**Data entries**
_ _ _

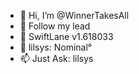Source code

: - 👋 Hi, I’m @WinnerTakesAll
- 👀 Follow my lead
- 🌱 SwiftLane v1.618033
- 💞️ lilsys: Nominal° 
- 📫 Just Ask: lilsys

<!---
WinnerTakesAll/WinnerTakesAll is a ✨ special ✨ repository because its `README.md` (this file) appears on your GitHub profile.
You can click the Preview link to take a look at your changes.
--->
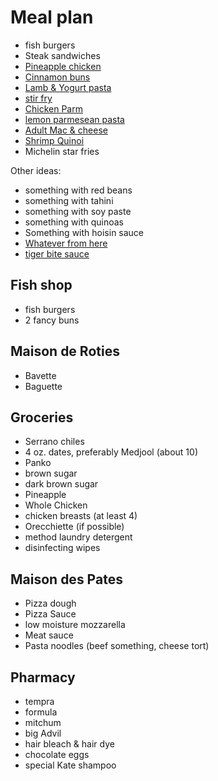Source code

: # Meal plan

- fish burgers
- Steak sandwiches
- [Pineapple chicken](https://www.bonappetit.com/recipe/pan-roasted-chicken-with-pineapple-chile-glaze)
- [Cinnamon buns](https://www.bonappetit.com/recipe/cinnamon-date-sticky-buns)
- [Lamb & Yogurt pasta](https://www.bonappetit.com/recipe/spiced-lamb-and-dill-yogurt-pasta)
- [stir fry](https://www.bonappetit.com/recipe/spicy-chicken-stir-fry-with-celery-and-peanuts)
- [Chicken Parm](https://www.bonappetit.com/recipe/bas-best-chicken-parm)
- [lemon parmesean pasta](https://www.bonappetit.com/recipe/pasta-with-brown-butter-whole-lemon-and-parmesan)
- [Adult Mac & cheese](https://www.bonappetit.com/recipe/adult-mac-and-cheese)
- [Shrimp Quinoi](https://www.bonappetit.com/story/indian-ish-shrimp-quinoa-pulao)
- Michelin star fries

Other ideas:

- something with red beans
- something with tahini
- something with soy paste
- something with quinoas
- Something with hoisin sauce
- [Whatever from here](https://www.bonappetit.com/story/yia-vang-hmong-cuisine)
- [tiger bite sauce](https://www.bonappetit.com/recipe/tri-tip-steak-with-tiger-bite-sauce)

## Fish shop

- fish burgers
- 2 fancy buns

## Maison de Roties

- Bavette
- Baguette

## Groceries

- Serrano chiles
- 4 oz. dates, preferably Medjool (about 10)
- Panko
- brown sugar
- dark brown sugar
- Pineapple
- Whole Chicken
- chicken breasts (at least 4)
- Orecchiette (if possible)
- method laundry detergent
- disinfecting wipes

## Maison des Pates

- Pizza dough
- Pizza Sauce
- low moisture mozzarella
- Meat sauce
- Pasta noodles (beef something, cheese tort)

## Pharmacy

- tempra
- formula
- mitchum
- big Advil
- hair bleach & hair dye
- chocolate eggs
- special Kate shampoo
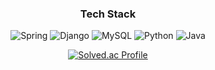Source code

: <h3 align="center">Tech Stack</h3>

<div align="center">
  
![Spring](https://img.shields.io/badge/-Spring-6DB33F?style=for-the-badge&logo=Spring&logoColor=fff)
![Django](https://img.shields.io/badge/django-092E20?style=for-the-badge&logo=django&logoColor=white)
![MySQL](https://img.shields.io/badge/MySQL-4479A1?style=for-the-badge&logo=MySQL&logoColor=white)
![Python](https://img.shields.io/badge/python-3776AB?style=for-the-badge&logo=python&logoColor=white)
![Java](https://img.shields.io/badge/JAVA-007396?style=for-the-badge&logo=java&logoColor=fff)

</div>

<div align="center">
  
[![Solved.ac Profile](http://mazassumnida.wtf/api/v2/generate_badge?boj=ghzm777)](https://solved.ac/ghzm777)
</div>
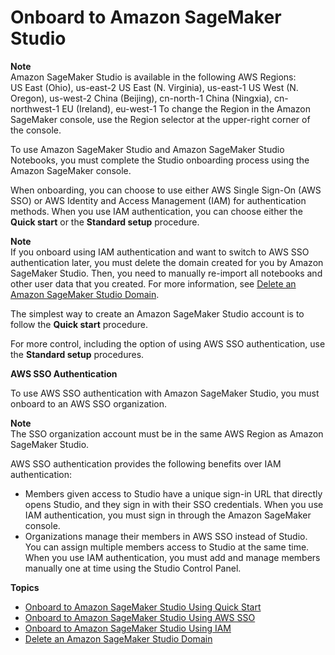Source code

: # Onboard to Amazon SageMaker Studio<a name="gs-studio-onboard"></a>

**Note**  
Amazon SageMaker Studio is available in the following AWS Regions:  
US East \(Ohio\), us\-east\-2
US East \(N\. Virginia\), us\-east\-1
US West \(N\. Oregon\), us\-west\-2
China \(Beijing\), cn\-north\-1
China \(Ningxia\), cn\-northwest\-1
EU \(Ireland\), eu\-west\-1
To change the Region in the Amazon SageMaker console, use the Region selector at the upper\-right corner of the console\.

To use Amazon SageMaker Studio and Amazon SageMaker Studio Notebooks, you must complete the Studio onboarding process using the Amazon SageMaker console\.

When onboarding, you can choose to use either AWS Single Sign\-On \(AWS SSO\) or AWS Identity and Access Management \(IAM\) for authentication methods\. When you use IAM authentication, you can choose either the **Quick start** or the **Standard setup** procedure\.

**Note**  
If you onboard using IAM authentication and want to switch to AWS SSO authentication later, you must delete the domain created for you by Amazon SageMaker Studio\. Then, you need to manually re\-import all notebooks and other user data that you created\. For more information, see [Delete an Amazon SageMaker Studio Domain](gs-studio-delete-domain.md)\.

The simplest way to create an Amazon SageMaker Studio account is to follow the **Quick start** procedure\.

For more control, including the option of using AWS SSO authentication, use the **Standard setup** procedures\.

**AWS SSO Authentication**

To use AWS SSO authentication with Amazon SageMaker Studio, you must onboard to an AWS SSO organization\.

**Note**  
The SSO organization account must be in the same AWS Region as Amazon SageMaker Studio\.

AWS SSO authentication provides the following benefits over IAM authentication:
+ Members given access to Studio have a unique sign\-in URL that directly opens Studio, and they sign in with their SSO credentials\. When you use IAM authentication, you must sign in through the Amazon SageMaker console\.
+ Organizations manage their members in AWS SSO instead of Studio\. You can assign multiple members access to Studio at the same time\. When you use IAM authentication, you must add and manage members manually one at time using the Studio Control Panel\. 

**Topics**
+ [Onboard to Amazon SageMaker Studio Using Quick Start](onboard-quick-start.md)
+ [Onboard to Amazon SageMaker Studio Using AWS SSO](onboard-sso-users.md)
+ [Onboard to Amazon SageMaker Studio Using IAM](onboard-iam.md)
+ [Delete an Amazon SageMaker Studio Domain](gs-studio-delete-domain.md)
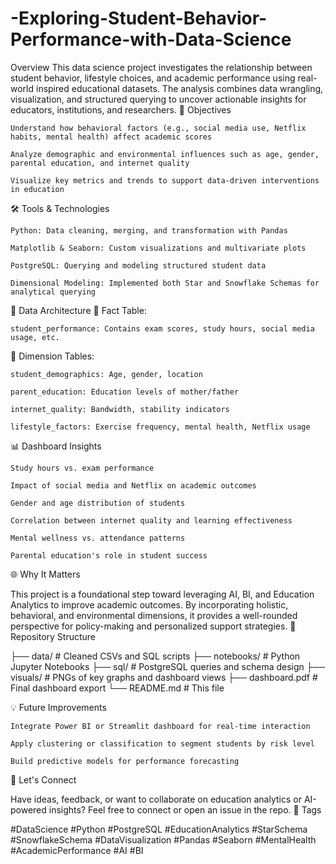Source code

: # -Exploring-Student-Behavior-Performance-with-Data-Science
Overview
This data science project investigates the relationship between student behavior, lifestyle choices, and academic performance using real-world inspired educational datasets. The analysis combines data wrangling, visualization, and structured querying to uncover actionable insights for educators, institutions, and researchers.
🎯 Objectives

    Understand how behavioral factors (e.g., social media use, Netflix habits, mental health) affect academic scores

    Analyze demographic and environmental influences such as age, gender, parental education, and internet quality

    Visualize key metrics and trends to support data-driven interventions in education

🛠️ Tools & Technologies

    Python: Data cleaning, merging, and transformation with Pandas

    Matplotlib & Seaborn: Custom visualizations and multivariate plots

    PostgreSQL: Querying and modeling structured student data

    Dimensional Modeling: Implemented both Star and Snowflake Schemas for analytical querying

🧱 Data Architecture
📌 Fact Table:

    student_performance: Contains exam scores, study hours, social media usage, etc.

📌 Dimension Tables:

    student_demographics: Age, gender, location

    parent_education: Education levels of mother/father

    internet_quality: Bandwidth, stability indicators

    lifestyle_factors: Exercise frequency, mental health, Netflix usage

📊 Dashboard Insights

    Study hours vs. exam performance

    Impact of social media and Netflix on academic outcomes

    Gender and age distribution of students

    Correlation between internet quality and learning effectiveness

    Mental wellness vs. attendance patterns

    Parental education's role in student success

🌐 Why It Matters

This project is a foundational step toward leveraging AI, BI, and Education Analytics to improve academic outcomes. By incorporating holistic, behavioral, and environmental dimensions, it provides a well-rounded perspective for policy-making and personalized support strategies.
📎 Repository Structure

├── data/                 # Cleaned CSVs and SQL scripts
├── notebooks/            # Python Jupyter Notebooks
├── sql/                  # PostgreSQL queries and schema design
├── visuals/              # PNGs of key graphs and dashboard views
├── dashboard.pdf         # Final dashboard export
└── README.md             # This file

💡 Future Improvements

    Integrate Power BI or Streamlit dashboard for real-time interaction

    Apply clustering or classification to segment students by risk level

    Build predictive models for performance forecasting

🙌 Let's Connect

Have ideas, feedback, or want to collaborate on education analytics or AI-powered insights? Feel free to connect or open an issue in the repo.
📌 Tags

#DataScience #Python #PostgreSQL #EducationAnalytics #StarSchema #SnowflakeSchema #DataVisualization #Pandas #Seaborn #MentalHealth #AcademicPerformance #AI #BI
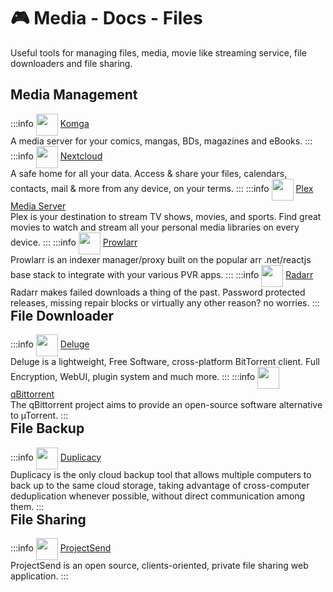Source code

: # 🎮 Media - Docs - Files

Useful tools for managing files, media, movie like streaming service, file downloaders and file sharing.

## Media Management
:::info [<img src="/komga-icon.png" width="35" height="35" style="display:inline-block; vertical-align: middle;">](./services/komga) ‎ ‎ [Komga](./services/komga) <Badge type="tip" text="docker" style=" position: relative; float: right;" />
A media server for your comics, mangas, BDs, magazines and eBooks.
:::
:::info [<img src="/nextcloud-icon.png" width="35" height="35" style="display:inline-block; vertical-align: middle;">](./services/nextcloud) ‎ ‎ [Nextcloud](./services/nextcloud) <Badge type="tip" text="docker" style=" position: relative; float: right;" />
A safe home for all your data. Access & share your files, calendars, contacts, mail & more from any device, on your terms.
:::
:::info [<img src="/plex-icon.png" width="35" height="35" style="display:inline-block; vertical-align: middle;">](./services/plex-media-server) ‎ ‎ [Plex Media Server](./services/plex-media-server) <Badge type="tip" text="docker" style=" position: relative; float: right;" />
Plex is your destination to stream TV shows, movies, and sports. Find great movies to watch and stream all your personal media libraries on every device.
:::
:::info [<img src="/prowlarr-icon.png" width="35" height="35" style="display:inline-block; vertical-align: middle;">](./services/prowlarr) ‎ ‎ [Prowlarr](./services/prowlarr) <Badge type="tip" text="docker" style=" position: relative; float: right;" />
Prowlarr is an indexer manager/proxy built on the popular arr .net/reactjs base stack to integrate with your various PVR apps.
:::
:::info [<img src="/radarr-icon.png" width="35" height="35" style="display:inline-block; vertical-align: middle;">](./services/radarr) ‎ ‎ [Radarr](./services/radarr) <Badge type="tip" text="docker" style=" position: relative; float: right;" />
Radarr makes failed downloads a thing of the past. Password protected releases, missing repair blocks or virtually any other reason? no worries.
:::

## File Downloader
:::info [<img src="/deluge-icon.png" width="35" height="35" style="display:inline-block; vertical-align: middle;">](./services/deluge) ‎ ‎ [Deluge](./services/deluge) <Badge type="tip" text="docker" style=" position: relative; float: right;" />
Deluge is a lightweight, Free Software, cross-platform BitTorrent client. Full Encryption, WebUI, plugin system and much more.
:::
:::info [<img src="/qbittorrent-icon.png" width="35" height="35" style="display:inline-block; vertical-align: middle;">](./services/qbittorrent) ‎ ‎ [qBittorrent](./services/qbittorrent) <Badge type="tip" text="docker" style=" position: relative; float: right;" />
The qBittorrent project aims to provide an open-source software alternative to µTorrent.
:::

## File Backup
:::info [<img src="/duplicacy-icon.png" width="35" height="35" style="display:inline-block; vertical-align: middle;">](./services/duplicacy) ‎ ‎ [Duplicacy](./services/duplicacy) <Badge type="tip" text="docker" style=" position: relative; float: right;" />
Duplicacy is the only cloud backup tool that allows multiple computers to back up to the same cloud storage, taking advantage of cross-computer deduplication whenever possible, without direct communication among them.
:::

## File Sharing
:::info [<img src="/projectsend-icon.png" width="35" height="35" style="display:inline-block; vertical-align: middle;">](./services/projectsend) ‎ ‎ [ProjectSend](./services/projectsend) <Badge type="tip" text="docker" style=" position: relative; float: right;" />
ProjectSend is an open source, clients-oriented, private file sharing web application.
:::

_ _ _

**Exercise aim**
Make a list of all lines in the data that contain "brown".

**Solution for this exercise**
- [lemon parmesean pasta](https://www.bonappetit.com/recipe/pasta-with-brown-butter-whole-lemon-and-parmesan)
- brown sugar
- dark brown sugar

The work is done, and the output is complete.